Ya ruhlar? O adam da vapurda. Şimdi daha dik duruyor gövdesi. Bir eli pantolonunun cebinde. Kendisinden emin. Etrafına bakınıp durmuyor. Peşinde birilerinin olup olmadığını merak etmiyor. Galiba bu onun ilk cana kıyışı da değil.
Vapur yalpalıyor. Dalgalar güverteden aşıp camlara saldırıyorlar. Herkes korkuyla bağırışmay abaşladı. Vapur su alıyor. Kaptan ne yapıyor şimdi? En iyi o biliyor birazdan olacakları. Ne hissediyor acaba?
İnsanlar bulabildikleri can yeleklerini üzerlerine geçiriyorlar. Sanki vapura birlikte binmemiş gibi şu çift. Tanışmıyorlar sanki. Kadın imdat diye bağırırken, adam bir çocuğun sıkı sıkı tuttuğu can yeleğini hırsla çekip alıyor. Aslında üzerine bir tane giymiş. Ama iyice emniyette olmak istiyor.
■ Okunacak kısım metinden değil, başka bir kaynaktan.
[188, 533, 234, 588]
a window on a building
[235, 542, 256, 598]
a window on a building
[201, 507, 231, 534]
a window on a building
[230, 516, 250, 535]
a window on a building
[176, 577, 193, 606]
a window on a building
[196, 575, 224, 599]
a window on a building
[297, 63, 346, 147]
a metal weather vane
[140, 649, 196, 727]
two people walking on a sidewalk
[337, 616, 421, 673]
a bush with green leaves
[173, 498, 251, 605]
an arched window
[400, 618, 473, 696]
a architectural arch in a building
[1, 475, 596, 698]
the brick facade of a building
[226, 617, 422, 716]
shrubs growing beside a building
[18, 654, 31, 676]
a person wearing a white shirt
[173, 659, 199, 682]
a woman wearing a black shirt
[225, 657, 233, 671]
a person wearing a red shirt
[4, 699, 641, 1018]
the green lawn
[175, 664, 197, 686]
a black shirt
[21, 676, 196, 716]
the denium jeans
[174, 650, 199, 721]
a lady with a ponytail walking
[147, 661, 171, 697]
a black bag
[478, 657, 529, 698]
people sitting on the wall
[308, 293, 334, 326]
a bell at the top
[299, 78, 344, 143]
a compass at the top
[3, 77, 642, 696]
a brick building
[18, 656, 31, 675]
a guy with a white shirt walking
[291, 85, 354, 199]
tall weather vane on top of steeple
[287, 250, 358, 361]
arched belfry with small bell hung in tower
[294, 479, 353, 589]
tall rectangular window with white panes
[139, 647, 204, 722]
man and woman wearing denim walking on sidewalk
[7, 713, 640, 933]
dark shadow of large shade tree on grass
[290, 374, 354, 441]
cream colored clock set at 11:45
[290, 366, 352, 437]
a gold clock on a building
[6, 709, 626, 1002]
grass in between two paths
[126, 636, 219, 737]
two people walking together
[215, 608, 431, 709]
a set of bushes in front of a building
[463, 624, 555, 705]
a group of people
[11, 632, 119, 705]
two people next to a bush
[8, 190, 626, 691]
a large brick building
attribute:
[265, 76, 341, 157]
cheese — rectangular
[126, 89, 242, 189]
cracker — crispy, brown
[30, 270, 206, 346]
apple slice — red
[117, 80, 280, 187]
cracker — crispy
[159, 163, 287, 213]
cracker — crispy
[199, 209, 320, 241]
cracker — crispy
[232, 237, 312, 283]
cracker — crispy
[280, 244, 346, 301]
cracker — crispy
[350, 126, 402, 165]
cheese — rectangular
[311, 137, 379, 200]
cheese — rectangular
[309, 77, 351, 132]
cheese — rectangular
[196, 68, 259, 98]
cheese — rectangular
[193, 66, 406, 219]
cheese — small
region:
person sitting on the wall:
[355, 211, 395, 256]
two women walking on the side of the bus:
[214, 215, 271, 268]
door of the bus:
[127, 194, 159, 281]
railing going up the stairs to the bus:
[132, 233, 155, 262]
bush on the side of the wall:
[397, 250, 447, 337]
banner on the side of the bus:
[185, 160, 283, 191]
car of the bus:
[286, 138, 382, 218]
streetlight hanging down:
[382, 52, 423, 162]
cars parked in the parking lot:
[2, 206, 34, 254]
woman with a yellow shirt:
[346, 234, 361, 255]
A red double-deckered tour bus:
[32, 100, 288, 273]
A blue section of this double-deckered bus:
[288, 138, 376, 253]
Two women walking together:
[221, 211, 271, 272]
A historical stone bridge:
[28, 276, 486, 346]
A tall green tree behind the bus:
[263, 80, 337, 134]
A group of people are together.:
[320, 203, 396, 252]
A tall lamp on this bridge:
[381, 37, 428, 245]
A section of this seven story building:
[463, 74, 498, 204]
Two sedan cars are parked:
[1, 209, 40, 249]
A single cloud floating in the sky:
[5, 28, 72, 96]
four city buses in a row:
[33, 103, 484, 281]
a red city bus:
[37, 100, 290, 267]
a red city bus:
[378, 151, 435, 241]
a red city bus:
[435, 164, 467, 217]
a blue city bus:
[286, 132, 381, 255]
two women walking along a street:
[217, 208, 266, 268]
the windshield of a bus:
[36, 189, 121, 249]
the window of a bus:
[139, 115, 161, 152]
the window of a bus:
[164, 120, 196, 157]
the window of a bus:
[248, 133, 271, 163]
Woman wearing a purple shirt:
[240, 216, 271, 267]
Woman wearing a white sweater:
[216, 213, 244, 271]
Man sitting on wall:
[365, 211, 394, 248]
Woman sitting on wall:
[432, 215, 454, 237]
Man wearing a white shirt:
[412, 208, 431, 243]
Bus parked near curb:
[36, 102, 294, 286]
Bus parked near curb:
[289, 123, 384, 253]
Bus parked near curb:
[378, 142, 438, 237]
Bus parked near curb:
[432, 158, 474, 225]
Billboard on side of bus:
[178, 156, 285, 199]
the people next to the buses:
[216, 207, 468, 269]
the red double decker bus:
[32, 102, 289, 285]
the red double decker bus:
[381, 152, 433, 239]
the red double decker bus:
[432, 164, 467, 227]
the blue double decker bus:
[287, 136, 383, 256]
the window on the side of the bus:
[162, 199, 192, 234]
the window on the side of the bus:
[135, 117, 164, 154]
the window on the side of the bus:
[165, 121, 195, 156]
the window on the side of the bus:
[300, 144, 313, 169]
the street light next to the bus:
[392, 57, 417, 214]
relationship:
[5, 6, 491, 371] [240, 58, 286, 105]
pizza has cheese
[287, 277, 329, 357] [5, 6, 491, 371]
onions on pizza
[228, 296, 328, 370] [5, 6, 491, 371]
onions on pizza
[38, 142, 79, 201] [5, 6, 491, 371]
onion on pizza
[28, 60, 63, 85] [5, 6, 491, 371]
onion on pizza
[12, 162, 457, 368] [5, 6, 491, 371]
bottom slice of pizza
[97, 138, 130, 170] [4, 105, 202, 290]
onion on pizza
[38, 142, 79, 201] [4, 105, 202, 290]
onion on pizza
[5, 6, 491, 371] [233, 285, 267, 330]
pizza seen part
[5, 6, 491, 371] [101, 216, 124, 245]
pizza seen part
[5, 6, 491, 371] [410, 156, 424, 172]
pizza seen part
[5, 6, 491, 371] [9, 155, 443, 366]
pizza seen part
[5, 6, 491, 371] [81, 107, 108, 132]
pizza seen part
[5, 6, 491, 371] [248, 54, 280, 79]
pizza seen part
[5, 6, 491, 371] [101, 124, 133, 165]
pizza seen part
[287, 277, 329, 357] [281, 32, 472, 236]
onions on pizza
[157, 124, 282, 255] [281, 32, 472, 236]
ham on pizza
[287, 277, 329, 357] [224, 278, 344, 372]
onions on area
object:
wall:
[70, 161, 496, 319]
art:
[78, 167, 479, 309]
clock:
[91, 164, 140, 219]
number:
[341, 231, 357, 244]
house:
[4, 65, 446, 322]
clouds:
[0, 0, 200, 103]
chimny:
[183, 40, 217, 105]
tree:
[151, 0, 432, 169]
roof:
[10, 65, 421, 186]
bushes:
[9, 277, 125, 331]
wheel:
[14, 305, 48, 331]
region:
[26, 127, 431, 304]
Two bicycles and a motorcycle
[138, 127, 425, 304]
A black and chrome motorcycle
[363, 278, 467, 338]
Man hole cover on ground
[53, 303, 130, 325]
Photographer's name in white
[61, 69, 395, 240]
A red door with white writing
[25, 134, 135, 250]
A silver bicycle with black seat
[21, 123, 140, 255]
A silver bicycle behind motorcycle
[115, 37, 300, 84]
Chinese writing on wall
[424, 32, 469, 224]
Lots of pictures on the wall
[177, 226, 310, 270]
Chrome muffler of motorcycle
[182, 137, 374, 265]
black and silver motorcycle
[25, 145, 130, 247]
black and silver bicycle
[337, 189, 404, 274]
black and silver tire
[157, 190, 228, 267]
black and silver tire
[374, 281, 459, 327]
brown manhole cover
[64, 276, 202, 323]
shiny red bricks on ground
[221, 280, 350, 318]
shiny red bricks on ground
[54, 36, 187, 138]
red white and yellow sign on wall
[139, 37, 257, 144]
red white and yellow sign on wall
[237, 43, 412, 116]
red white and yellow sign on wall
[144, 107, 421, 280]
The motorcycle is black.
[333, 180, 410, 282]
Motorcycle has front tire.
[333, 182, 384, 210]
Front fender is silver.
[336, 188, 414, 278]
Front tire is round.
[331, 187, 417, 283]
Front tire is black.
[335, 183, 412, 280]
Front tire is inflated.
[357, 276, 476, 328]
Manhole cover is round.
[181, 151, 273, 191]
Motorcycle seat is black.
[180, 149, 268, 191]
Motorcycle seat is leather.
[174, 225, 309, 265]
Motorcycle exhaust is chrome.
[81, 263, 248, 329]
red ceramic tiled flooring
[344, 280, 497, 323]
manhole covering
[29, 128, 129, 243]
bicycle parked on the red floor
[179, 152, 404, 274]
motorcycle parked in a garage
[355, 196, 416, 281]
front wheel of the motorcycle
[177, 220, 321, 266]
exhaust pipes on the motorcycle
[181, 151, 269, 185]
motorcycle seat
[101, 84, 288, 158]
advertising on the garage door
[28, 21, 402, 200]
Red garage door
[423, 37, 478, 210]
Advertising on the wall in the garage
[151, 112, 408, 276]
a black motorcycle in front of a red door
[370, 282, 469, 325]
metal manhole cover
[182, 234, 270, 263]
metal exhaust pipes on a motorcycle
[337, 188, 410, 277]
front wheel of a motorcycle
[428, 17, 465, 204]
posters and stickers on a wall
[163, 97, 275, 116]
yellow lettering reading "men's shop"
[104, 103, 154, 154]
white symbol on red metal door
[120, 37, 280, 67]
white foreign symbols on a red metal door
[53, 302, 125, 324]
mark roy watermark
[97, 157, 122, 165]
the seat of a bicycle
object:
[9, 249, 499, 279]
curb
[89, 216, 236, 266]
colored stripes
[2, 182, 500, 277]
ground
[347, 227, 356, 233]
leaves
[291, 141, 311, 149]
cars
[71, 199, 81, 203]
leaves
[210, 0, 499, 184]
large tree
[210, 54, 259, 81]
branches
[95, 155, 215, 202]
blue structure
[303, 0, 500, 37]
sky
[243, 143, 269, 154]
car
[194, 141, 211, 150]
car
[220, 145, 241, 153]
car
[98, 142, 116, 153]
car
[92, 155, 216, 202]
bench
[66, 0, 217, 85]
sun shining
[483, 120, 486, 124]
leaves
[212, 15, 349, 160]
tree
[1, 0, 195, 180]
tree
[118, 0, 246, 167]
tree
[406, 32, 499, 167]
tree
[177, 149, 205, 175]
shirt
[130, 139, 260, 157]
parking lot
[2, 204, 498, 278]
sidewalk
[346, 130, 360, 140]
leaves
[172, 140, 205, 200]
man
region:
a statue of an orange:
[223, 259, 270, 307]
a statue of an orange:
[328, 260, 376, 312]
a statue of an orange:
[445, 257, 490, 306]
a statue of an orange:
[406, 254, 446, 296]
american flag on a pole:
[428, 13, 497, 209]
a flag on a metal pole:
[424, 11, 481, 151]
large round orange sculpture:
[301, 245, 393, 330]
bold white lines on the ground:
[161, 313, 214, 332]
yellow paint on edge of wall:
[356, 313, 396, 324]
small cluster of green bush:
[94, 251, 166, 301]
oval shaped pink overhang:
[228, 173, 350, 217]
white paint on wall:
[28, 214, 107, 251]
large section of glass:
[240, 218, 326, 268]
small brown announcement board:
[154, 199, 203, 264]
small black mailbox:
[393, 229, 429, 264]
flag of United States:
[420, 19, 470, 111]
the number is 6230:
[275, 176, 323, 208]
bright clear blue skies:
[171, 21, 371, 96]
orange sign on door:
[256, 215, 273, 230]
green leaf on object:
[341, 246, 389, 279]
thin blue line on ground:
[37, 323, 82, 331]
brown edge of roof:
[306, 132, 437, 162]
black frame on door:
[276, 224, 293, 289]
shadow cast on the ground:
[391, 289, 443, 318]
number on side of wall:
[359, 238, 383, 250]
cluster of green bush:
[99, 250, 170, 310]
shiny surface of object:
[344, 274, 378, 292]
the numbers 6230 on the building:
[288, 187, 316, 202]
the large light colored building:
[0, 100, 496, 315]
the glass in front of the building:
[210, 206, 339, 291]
Can yelekleri tükendi. Vapur suyla dolmak üzere. Güvertedeki can simitlerini bağlandıkları yerlerden kurtarmak çok güç. Kalın halatlarla sıkı sıkı düğümlenmişler. Yine bıçak gerekli. Yine o adam. Hani şu katil olan. Yirmi yaşındaki delikanlının içini deşen adam hani. Fakat bu kez başka çare yok. O kanlı bıçağı tutup kesmek gerekiyor ipleri. Yoksa kurtulunamaz. Adam gülümsüyor. Dizlerine kadar suya gömülmüş. Etrafındaki kıyamete aldırış etmiyor. Ölüm görmeye alışkın tabi. Bıçağı uzatıyor al der gibi. Kes ipleri ve kurtar kendini. Kurtar bu karanlık sulardan. Ya da kesme ipleri. Kal denizin ortasında öylece. Soğuk ve iyotlu olsun senin ölümün de.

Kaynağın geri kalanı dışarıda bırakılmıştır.